The first production she’s been booked to work is in October at Stillpointe Theatre for “Vanishing Point,” a three-person comedy-mystery about the disappearances of famous women: Amelia Earhart, Aimee Semple McPherson and Agatha Christie.

The productionwill require period pieces from the 1920s to better define the characters. With COVID, the costume designer will reduce the number of fittings from five or six per actor per garment to about two.

“If you are someone who loves styling and trying a million things, that will be a lot harder,” she said, adding that she plans to ask each actor to have someone in their home measure them to help her perfect the fit through video. “The collaborative nature of costuming will be harder. You won’t be able to be around people closely for as long a period of time.”
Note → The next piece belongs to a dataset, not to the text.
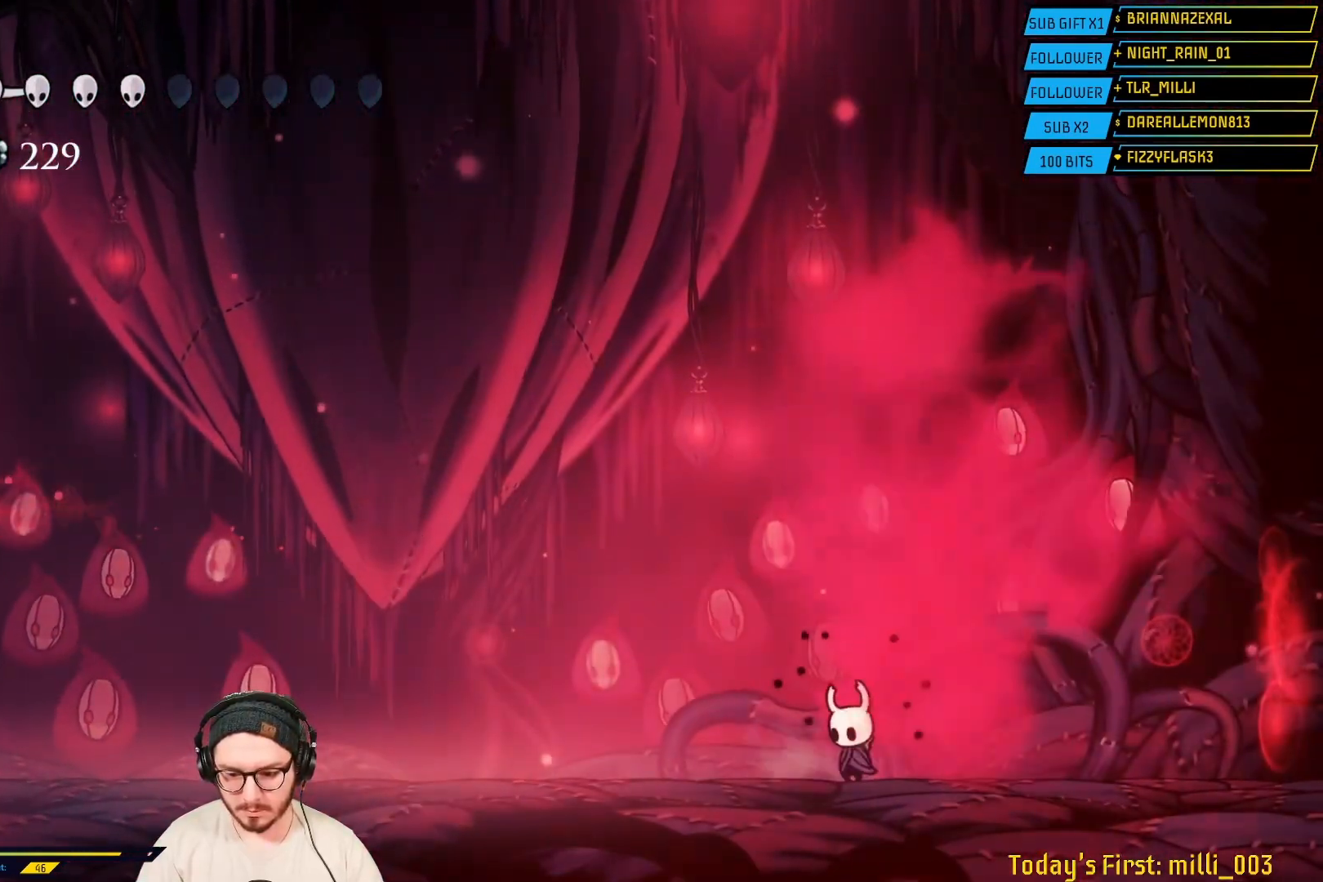
{"buttons": [], "left_stick": "center", "right_stick": "center", "events": [[67, "left_stick", "center"]]}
Fittings — for the most part — will be virtual. And when there will be a need for final fittings, the number of people in attendance will be severely decreased to thwart potential infections. All people present will be required to wear face masks.

“Everyone will have to be gloved and masked,” Crescenzo said.

Ben Kress, an associate costumer at Center Stage until May, said that employees there worked on staggered schedules to help with social distancing. He worked remotely on days he didn’t have to come into work at the Mount Vernon-based theater.

Kress moved to Chicago in June to pursue his MFA from Northwestern University. He still has many friends who work in the theater in Baltimore.

“I feel guilty watching my friends [in theater] struggle,” he said.

Although Kress made the decision to go back to school before the pandemic started, he said it’s comforting knowing now what he will be doing for the next three years.

“There is so much uncertainty right now,” he said.

Kitt Crescenzo, resident designer holds some of her handmade masks at Stillpointe Theatre.
Kitt Crescenzo, resident designer holds some of her handmade masks at Stillpointe Theatre. (Karl Merton Ferron/The Baltimore Sun)

Masking up could be a costume trend

The remainder of 2020 will be dedicated to filmed productions where virtual tickets will be sold for performances, according to Ryan Haase, the creative director for Stillpointe Theatre, which is known for producing shows in locations throughout the city.

“The focus this season is filming. Because of that, attention to detail will be more important,” Haase said. “Attention to details will be huge for costumers. There won’t be big shows. Costumers will have to produce a lot less. People are picking shows with less people for social distancing.”

He added: “I think that the costumer’s role is much more important this time around because they have to take [people’s] health into account.”

Haase also predicts that costumers will create looks where masks are incorporated into their wardrobe.

“I have a feeling there will be a huge surge in shows that have masks built into it. They will have to literally design around the pandemic,” he said.

Crescenzo looks forward to the challenge.

“It’s a fun challenge,” she said. “And a fun bit of research to find. Face coverings have relevance through the history of costume and dress. There’s room to make it work in the era of fashion. Absolutely.”